Lidl will create 4,000 new jobs in Britain in the next four years and add 100 stores, continuing its brick-and-mortar expansion as competitors target deliveries.
The low-cost supermarket, which does not offer delivery services, had previously stated that it would expand from 880 to 1,000 stores by the end of 2023. On Wednesday it increased that to 1,100 by the end of 2025, effectively continuing the pattern of adding 50 stores a year for a further two years.
It added that it would seek sites in town centres, retail parks and metropolitan locations but Christian Härtnagel, Lidl chief executive, said there would be no particular geographical focus, adding: “We need more stores up and down the country.”
He revealed that the expansion programme would be funded by significant additional equity investment from Lidl GB’s German parent — a total of £267m during its financial year to February 2021 and a further £128m in June.
Lidl has long maintained that ecommerce is not compatible with its limited-range, low-cost operating model.
Instead, it has focused on persuading customers to spend more on each store visit; the Lidl Plus loyalty app launched during the financial year offers lower prices to holders plus an additional discount if they spend more than £200 a month.
Härtnagel said the company was well prepared for Christmas and had overcome the supply challenges of the summer. “In a normal store on a normal day, there are no obvious gaps . . . there are no systemic issues any more.
“But it is still nowhere near normal. There are labour shortages everywhere . . . everything is much harder work than in a normal year.”
In response, Lidl is raising pay rates across its operations; in-store staff will receive £10.10 per hour outside London from April next year, making it the second supermarket to break the £10-an-hour level.
Härtnagel said the company was ready for another round of Brexit bureaucracy in January, when customs declarations on produce arriving into the UK from the EU will be required, and that the experience of the wider Schwarz Retail Group — Lidl’s owner — was valuable.
“They have stores in Serbia, in Switzerland . . . they are very used to dealing with these issues,” he said, referring to countries that are outside the EU but do much of their trade with the bloc.

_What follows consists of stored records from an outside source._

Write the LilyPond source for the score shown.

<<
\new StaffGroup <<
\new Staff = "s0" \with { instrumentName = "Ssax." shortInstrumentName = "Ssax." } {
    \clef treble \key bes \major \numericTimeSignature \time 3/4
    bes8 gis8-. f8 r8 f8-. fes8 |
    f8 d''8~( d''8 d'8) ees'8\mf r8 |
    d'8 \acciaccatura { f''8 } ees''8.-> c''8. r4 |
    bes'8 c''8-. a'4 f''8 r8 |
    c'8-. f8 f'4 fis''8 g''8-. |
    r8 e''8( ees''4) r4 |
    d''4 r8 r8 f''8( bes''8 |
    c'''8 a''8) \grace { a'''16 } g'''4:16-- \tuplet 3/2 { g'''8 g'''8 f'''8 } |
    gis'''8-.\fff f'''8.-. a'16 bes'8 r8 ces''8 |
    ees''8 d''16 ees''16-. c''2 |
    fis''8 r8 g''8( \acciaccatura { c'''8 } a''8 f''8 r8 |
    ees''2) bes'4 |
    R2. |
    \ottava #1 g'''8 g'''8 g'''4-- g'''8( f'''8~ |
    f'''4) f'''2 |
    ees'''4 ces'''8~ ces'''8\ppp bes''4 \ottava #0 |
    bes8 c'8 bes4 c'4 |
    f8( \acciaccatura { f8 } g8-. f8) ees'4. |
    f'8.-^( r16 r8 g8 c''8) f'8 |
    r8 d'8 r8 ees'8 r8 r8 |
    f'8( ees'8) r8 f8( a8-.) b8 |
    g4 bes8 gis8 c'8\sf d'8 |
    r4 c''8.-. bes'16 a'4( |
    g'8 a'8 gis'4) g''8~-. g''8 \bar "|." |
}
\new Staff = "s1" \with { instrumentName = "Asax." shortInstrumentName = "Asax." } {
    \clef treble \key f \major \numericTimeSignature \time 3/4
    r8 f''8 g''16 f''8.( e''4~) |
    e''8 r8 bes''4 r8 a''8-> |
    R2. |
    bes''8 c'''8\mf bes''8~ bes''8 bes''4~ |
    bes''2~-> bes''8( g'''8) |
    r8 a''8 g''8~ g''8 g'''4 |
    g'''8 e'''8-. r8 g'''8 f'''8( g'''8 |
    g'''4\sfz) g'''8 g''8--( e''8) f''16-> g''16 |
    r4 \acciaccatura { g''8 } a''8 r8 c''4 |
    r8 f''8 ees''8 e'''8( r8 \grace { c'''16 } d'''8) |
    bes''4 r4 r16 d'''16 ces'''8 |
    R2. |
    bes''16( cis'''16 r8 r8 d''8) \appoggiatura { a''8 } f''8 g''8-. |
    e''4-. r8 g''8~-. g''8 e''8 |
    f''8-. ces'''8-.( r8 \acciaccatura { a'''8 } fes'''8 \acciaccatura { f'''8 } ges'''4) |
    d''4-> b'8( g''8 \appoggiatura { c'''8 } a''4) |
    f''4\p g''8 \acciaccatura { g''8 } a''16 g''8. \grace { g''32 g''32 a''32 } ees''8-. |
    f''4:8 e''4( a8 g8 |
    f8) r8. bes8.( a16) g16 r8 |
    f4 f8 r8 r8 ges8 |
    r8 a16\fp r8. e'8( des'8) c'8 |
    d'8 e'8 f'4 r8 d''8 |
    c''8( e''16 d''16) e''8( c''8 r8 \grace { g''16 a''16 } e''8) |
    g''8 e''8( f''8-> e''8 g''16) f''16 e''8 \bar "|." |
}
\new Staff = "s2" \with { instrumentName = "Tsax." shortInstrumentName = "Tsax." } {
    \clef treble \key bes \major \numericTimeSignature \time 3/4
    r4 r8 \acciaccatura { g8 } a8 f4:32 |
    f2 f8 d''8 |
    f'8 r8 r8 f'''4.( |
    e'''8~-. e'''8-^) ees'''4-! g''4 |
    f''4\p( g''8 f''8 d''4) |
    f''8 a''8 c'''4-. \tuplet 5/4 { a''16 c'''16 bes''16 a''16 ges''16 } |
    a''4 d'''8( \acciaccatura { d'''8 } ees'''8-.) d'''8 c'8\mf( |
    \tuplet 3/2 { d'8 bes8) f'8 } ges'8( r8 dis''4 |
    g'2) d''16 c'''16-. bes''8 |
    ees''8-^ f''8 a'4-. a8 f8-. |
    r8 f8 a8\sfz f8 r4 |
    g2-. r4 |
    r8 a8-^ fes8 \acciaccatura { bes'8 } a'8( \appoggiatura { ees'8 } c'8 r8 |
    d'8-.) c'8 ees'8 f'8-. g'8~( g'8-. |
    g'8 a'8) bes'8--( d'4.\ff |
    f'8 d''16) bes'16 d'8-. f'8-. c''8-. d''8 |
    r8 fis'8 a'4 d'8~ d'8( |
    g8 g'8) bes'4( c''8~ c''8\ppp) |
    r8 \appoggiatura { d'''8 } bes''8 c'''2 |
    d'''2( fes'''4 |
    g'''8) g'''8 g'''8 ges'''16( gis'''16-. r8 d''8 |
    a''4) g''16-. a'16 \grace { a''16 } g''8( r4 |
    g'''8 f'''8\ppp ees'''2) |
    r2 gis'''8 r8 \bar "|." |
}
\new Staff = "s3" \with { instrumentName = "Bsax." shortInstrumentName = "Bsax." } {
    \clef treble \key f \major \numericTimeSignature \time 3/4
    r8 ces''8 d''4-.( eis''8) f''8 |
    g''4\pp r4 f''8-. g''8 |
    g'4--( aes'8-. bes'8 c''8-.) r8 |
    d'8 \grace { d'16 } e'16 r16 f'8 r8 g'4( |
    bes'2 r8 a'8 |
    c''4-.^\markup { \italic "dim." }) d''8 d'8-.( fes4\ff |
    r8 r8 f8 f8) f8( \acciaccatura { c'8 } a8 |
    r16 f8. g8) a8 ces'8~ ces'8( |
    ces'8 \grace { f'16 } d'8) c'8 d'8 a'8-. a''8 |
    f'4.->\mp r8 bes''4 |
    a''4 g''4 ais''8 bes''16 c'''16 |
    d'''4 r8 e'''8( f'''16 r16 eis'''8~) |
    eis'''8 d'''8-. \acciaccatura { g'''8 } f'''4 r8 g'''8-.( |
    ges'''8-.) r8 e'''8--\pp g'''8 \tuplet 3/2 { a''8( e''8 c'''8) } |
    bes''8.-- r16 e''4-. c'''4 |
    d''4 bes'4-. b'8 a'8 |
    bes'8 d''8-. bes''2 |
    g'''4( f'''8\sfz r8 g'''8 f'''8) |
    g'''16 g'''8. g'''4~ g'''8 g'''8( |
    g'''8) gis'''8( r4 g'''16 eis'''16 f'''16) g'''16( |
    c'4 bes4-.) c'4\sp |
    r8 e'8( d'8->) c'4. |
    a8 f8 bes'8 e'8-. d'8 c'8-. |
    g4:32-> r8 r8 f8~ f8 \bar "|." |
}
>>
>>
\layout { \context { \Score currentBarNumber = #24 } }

For the year to the end of February 2021, a period that included the peak impact of the pandemic, Lidl GB reported sales of £7.7bn, a 12 per cent increase on the previous year. That was slightly higher than the 10 per cent rise rival Aldi managed for the year to December 2020.
Both discounters recorded slower sales growth in the early stages of the pandemic, as shoppers switched to online ordering and preferred to do single large shops in bigger supermarkets where social distancing was easier.
Even as the vaccine rollout progressed and shoppers became more confident, they have struggled to recapture previous rates of market share growth; in the 12 weeks to October 31, Lidl sales were flat and Aldi fell 0.4 per cent, according to Kantar data, although this was still a better performance than all the established supermarkets except Tesco.
Lidl’s pre-tax profit was £9.8m after repayment of £100m of business rates relief, compared with a loss of £25m in the previous year.